Botis Seva also. Junger Choreograf aus London. Shooting Star. Er widme seine Arbeit „BLKDOG“ den Menschen ohne Stimme, hat der Künstler gesagt, „für alle, die in sich gefangen sind, selbst wenn ihr Herz ihnen sagt, dass es Liebe finden will.“ Von der Zeit des Erwachsenwerdens, von Zorn und Depression erzählt „BLKDOG“. Warum kommt Gewalt ins Leben, wenn man erwachsen wird, ist sie von klein an in uns angelegt? Können die harten jungen Männer das Kind in sich behalten, es in die raue Welt da draußen hinüberretten? Ursprünglich 2018 entstanden, entwickelt sich das Stück seitdem immer weiter. „Ich möchte nicht, dass es eine ,fertige‘ Version gibt“, sagt der Choreograf.
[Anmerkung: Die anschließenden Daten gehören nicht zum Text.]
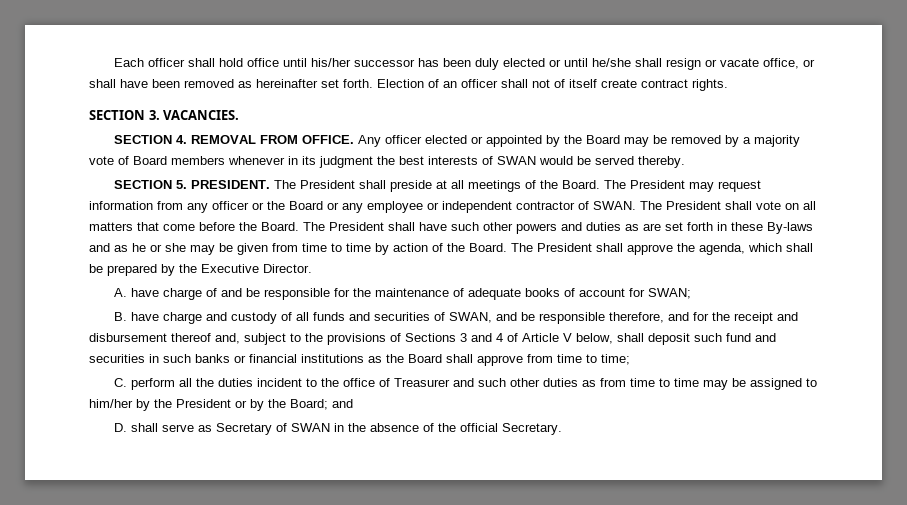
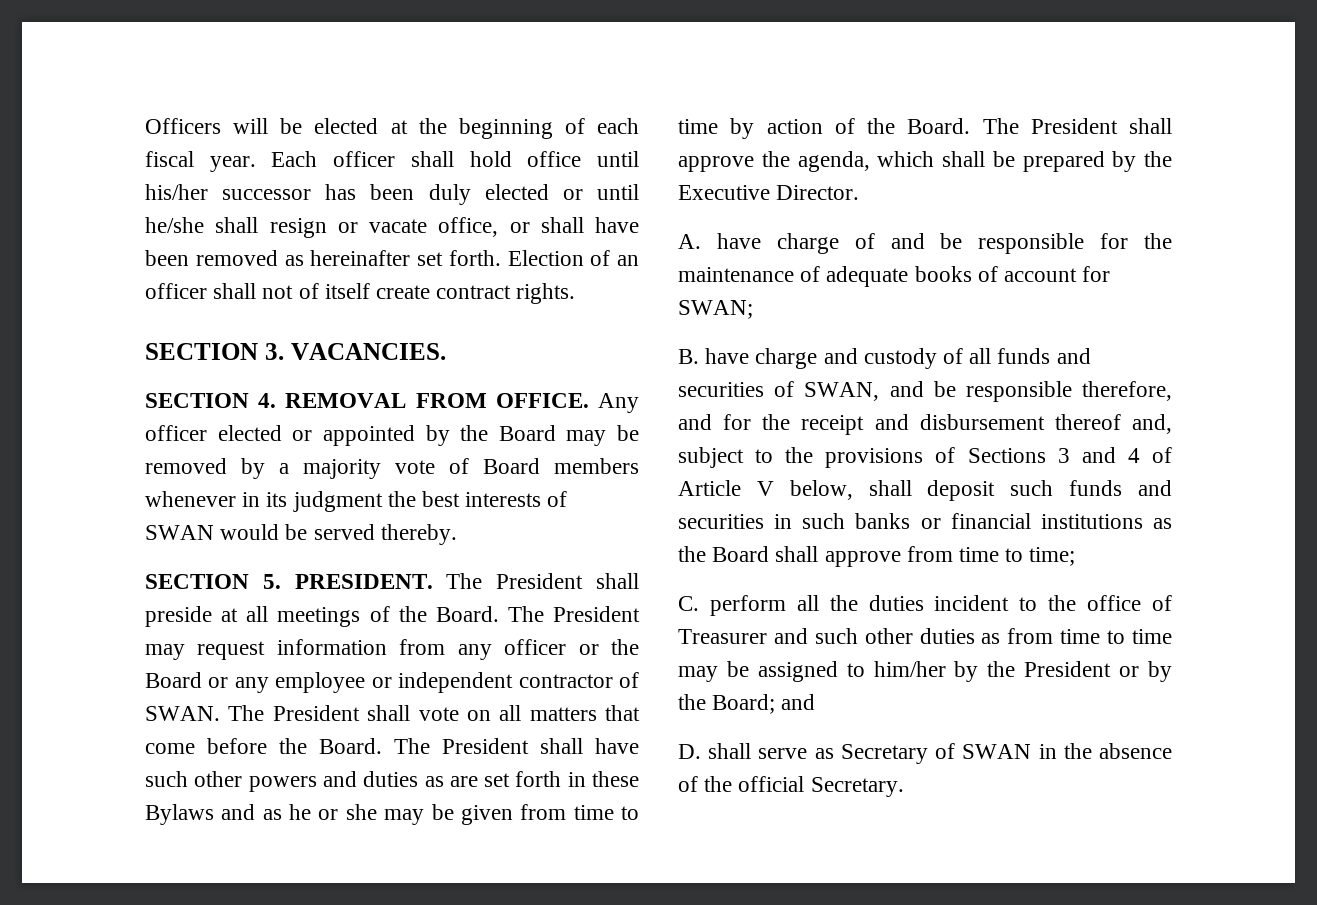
(114, 62) none -> [145,118,639,139] [145,151,256,172] Officers will be elected at the beginning of each fiscal year.
[767,222,813,234] By-laws -> [145,804,214,825] Bylaws
[726,333,751,342] fund -> [1069,480,1123,496] funds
In „BLKGOD“ stellt er existenzielle Fragen nach Verdrängung, Gewalt und früher Traumatisierung. Auf sehr persönliche Weise inszeniert er mit seiner Kompanie Far From The Norm experimentellen Hip-Hop, Stücke über Hooligans, Nomaden oder über Black Lives Matter. „Das Stück ist sehr dunkel und bedrückend, aber eben auch unheimlich beeindruckend und aufwühlend“, schwärmt Dahmen. Darüber hinaus habe ihn die „unglaublich virtuose und athletische Tanzsprache“ begeistert. Und die Lichtregie sei sehr besonders. Das Ensemble sei zur Hälfte männlich und zur Hälfte weiblich besetzt. „Man erkennt aber erst beim Schlussapplaus, wenn es heller wird, wer ein Mann und wer eine Frau ist. Allein an den Bewegungen kann man das nicht ausmachen.“ Beim Titel hat sich Seva bei Winston Churchill bedient. Der nannte seine depressiven Phasen „Black Dog“.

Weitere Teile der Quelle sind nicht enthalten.